From beans to zucchini, it's harvest time.....


Serve beans in oil and vinegar dressing, use zucchini in baked goods

By Helen Chesnut, Victoria Times Colonist


So abruptly the season changed. I'm swimming in the ocean under hot sunshine on Monday and donning sweaters while assessing the firewood supply the next day.

At the same time last week, familiar markers popped out of the ground to signal the transition from summer. The first colchicums began to bloom. Like crocuses on steroids, their outsized flowers greet the shift in weather with cheerful aplomb.

Fall has now officially begun. For me, the season has always felt like a fresh start as I eagerly anticipate the Great Outdoor Cleaning Project.

But first, because of the late growing season this year, harvesting remains an almost full-time occupation. The prune plums, usually picked late August and early September, have been slow to ripen.

Late summer apples require processing, and from speaking with and hearing from other gardeners, many of us are awash in beans.
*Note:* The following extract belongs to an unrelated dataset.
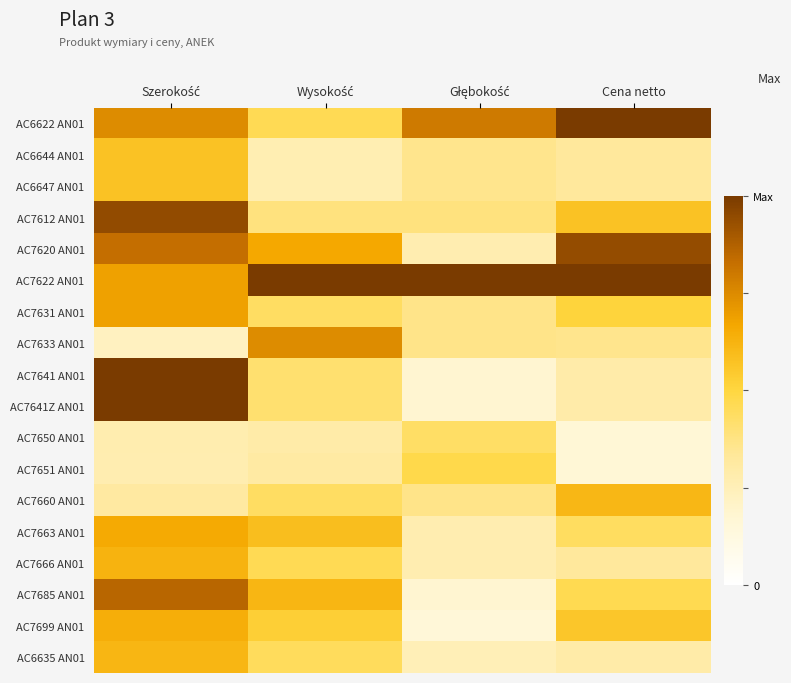

How many categories are shown in the chart?

4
I've been more than pleased with the heritage Lazy Housewife pole beans, tender and buttery, and Emerite, a French filet pole bean, has delivered its usual fine harvest.
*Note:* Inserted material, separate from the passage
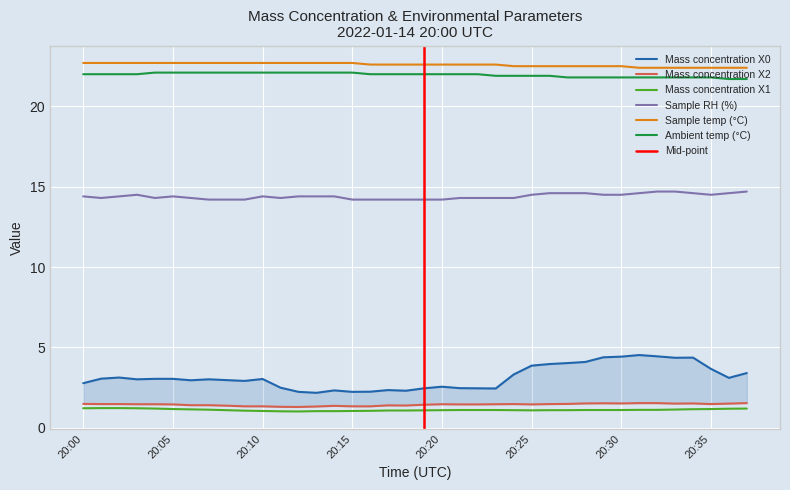

How many distinct data groups are displayed?

6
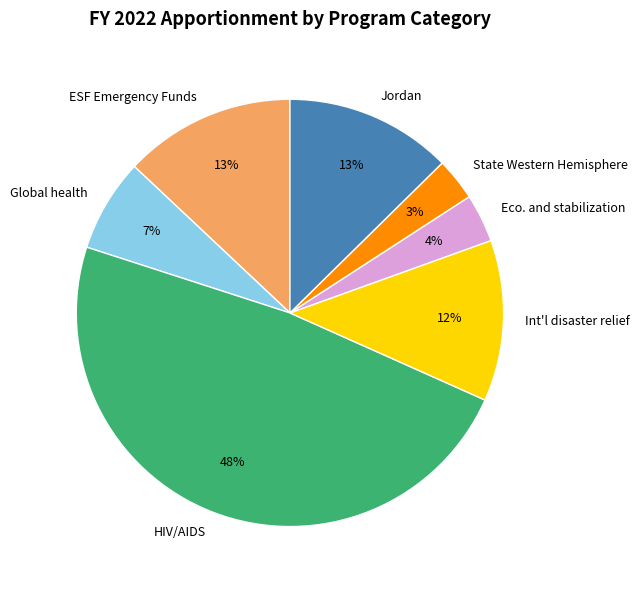

What is the largest slice in the pie chart?

HIV/AIDS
The bush beans have provided more good, colourful eating.

Velour is a tasty purple filet bean, Thibodeau du Compte Beauce is a lovely purple-streaked green bean. Capitano is a broad, flat, Romano bean in bright yellow, and Alicante, a longtime favourite gourmet French bean, continues bearing slim, delicately flavoured pods.

Combining the lightly steamed, cut beans with red peppers and onion in a honey-sweetened oil and vinegar dressing is a fast and easy way to use beans.

Leftovers in the fridge are handy, too.

Then there's the issue of dealing with ever so slightly overgrown zucchini.

To save freezer space, I've been grating some to lightly steam, cool, package and freeze.

I've grated more to use in two recipes I recently found in an old cook book. One is a herb cornbread, another a wonderfully moist chocolate cake.

To make the chocolate cake, first melt four ounces unsweetened chocolate and 1/2 cup oil in a small saucepan over hot water.

Cream 1/2 cup room-temperature butter, add 1 1/4 cups sugar, three eggs, and one tablespoon vanilla. Beat well and add the melted chocolate and oil.

Mix together two cups all-purpose, unbleached flour with 1/3 cup cocoa, two teaspoons each baking soda and baking powder, and one teaspoon salt.

Stir into the batter along with 1/3 cup buttermilk (or sour cream). Add three cups coarsely grated zucchini and 1/2 cup chopped nuts.

Bake in oiled bundt pan for 40 minutes at 350 F, until an inserted toothpick comes out clean.

Ice with cream cheese frosting or, my personal, easy favourite, whipped cream, plain or with a little chocolate sauce added.